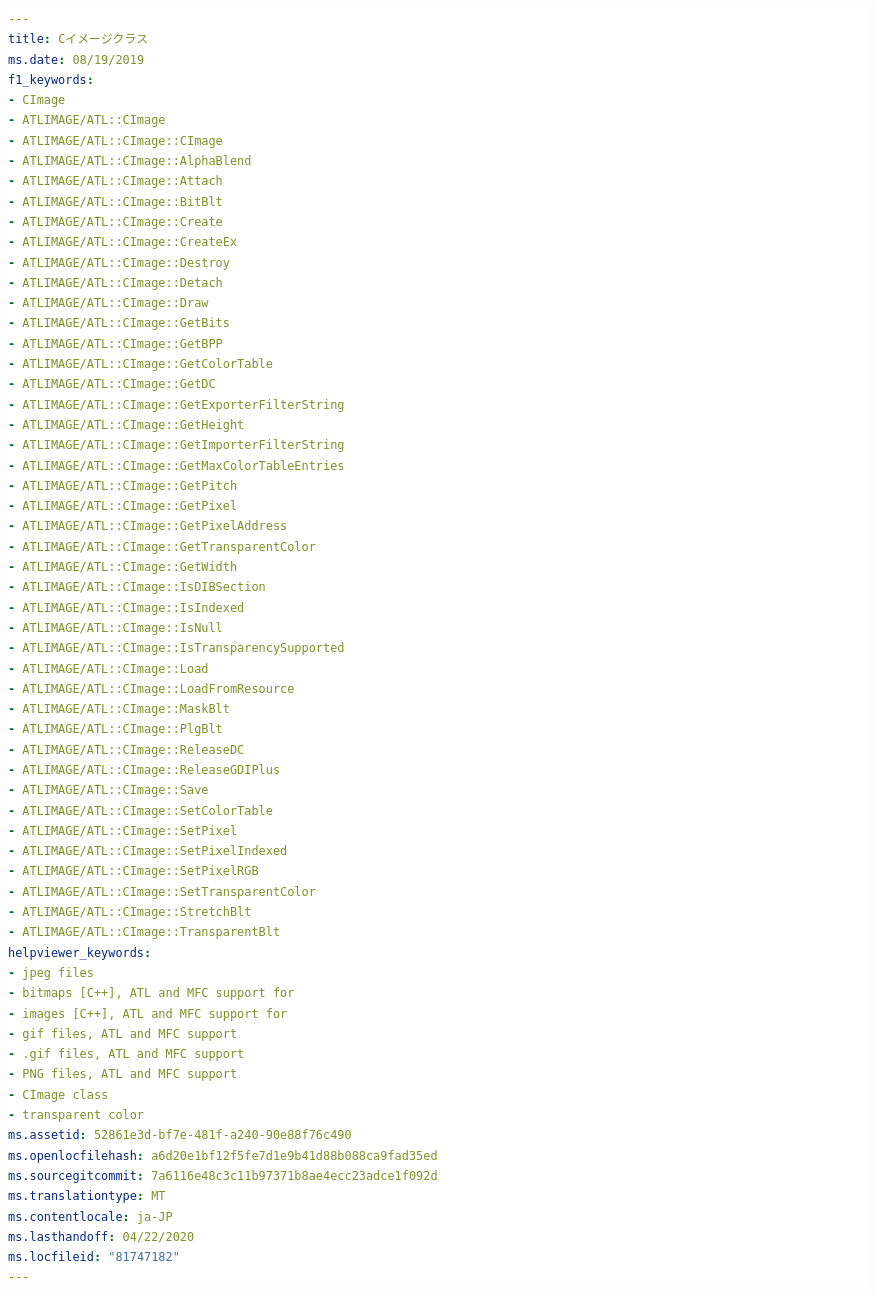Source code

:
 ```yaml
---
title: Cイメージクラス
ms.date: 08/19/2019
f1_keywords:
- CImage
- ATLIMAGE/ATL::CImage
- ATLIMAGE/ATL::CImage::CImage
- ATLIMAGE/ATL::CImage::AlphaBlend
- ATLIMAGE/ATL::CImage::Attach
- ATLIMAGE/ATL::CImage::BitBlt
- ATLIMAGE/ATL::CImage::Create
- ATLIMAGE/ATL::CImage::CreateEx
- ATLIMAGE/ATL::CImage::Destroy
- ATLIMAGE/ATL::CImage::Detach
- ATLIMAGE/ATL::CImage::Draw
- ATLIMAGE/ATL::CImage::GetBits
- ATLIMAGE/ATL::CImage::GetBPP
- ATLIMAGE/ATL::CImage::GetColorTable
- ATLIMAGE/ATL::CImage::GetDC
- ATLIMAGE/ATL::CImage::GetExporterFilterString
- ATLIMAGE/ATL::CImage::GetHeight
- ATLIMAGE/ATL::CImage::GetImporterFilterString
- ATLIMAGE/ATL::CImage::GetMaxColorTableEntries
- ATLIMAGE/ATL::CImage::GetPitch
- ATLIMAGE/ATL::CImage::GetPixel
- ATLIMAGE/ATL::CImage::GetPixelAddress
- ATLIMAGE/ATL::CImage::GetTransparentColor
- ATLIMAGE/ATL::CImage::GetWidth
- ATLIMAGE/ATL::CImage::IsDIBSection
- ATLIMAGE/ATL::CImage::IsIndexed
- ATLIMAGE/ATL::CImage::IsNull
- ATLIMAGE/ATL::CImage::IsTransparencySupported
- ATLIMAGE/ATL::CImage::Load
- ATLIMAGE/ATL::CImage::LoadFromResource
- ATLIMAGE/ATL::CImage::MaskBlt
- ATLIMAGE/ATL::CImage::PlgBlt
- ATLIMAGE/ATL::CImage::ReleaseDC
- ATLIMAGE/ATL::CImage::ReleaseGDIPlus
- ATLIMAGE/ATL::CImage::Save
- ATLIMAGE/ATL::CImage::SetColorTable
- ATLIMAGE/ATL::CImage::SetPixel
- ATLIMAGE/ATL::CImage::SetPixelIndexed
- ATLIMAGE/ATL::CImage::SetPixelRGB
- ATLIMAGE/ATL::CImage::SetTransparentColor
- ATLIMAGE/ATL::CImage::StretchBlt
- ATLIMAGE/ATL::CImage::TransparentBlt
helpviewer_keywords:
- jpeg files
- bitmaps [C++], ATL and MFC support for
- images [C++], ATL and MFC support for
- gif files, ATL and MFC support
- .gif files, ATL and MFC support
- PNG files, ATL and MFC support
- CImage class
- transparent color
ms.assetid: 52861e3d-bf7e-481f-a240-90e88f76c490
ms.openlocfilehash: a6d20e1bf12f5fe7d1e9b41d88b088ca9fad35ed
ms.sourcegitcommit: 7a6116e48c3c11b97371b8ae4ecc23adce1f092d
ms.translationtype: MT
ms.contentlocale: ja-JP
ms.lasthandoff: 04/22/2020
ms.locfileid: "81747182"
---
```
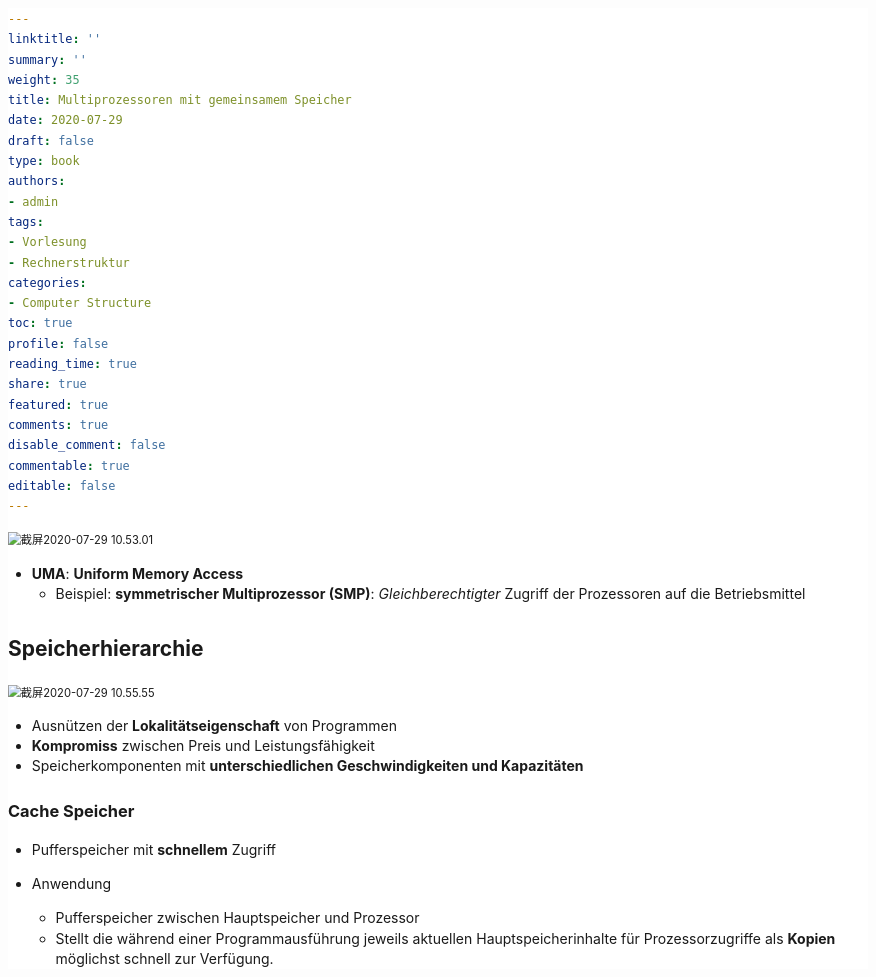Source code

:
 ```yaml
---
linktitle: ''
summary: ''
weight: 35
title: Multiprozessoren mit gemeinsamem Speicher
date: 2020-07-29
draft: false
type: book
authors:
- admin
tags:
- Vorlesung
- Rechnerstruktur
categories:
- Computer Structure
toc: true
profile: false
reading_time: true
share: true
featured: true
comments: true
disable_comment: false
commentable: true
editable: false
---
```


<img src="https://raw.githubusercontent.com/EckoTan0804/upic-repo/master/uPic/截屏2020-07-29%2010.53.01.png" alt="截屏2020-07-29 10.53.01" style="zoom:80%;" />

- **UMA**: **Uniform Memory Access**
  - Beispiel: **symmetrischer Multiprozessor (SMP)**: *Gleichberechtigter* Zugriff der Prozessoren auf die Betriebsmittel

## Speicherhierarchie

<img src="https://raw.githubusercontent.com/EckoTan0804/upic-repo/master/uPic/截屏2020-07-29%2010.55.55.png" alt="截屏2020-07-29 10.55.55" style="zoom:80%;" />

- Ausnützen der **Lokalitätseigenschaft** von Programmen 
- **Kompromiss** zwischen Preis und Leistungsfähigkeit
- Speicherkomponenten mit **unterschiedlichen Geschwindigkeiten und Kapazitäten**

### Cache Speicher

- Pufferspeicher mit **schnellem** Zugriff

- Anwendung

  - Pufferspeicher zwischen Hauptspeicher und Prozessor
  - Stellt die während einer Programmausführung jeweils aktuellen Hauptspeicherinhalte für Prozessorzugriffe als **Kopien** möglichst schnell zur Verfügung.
□ □ □
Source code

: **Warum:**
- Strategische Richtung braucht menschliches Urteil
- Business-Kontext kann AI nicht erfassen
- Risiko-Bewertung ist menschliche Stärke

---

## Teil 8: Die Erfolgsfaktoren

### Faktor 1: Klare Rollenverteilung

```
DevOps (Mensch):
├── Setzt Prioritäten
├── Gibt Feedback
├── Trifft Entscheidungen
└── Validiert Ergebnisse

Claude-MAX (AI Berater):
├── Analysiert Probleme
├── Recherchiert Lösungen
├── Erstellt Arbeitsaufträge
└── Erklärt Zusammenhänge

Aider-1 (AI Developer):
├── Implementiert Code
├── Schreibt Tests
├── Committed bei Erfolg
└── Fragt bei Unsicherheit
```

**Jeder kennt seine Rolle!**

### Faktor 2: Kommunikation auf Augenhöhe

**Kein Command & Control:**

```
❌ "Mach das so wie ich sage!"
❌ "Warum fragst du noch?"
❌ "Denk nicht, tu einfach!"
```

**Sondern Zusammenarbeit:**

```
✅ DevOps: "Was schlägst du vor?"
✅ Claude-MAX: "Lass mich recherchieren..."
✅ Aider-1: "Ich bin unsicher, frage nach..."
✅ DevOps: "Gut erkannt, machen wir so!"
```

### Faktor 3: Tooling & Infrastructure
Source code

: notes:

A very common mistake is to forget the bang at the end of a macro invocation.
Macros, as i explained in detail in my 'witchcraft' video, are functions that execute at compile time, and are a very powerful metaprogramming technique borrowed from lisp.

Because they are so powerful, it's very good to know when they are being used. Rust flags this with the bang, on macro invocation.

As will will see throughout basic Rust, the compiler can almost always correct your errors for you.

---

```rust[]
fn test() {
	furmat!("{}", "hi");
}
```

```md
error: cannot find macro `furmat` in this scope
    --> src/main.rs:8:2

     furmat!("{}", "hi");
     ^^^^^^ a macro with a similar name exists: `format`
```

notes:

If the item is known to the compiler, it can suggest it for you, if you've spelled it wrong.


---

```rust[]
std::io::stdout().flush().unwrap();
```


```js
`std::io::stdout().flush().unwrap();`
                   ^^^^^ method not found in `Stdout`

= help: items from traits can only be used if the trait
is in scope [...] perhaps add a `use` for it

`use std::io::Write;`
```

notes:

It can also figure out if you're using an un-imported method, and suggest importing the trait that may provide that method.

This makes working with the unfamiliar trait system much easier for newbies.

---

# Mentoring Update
□ □ □
▶ Work to complete
Starting at the line that has "## Speicherhierarchie" and ending at the line that has "- Ausnützen der", please write out the lines above exactly, leaving out all others.

▶ Answer for this exercise
## Speicherhierarchie

<img src="https://raw.githubusercontent.com/EckoTan0804/upic-repo/master/uPic/截屏2020-07-29%2010.55.55.png" alt="截屏2020-07-29 10.55.55" style="zoom:80%;" />

- Ausnützen der **Lokalitätseigenschaft** von Programmen 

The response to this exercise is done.